To determine when the spider lands on the ground, we need to find the value of t when the height, h(t), is equal to zero. In other words, we want to find the value of t that satisfies the equation h(t) = 0.

Let's substitute h(t) = 0 into the given equation:

0 = -490t^2 + 75t + 12

We have a quadratic equation in standard form: at^2 + bt + c = 0, where a = -490, b = 75, and c = 12.

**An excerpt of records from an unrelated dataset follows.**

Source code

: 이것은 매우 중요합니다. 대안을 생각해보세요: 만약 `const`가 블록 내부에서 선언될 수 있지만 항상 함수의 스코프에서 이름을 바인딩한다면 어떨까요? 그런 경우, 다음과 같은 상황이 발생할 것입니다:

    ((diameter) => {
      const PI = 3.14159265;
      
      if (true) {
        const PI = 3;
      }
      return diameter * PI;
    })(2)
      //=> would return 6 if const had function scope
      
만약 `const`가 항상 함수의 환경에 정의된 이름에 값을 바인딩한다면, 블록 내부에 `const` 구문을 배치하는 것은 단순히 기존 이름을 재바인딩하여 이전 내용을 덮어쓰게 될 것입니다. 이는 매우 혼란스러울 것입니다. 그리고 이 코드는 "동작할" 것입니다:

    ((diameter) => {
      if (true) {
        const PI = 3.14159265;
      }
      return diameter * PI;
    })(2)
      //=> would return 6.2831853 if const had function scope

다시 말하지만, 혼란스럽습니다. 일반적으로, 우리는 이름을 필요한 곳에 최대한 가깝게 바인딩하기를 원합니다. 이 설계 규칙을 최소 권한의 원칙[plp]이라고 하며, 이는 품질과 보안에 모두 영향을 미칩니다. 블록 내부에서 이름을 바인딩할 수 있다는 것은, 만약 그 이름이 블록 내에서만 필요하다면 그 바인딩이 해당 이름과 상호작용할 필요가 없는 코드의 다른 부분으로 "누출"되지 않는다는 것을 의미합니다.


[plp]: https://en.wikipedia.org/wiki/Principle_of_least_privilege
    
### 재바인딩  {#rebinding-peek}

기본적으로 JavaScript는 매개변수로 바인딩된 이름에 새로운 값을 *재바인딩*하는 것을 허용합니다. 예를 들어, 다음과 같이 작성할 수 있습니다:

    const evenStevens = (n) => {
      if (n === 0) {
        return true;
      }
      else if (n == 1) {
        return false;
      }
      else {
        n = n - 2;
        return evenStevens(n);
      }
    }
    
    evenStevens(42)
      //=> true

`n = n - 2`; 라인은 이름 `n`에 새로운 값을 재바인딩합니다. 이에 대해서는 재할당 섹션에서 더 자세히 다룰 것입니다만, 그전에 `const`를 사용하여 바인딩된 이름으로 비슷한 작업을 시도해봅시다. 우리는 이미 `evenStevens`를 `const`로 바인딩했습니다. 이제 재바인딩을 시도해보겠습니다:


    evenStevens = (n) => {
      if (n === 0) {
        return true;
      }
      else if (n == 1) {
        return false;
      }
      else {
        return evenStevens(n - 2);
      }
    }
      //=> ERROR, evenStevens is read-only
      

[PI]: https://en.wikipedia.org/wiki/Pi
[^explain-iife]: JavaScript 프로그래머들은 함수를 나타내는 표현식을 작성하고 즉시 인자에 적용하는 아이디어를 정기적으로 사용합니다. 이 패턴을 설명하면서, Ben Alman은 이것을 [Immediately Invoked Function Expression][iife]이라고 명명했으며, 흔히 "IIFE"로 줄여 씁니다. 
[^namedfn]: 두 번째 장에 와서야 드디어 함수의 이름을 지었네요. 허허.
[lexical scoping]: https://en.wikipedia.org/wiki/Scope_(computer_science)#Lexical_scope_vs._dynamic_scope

To solve for t, we can use the quadratic formula:

t = (-b ± √(b^2 - 4ac)) / (2a)

Applying the values of a, b, and c into the formula, we have:

t = (-(75) ± √((75)^2 - 4(-490)(12))) / (2(-490))

Simplifying further:

t = (-75 ± √(5625 + 23520)) / (-980)
t = (-75 ± √29145) / (-980)

It seems that the value under the square root, 29145, is not a perfect square. To find the approximate decimal value of t, we can use a calculator.

Calculating √29145 results in approximately 170. L et's substitute that value back in:

t = (-75 ± 170) / (-980)

Now, we have two possible values for t:

t1 = (-75 + 170) / (-980) ≈ 0.102 seconds (rounded to 1 decimal place)
t2 = (-75 - 170) / (-980) ≈ -0.261 seconds (rounded to 1 decimal place)

Since time cannot be negative, we discard t2 since it doesn't make sense in the context of the problem. Therefore, the spider lands on the ground approximately 0.1 seconds after jumping.

it lands when the height is zero. That is when t ≈ 0.25

How did symmetry lead you to the answer of 0.2?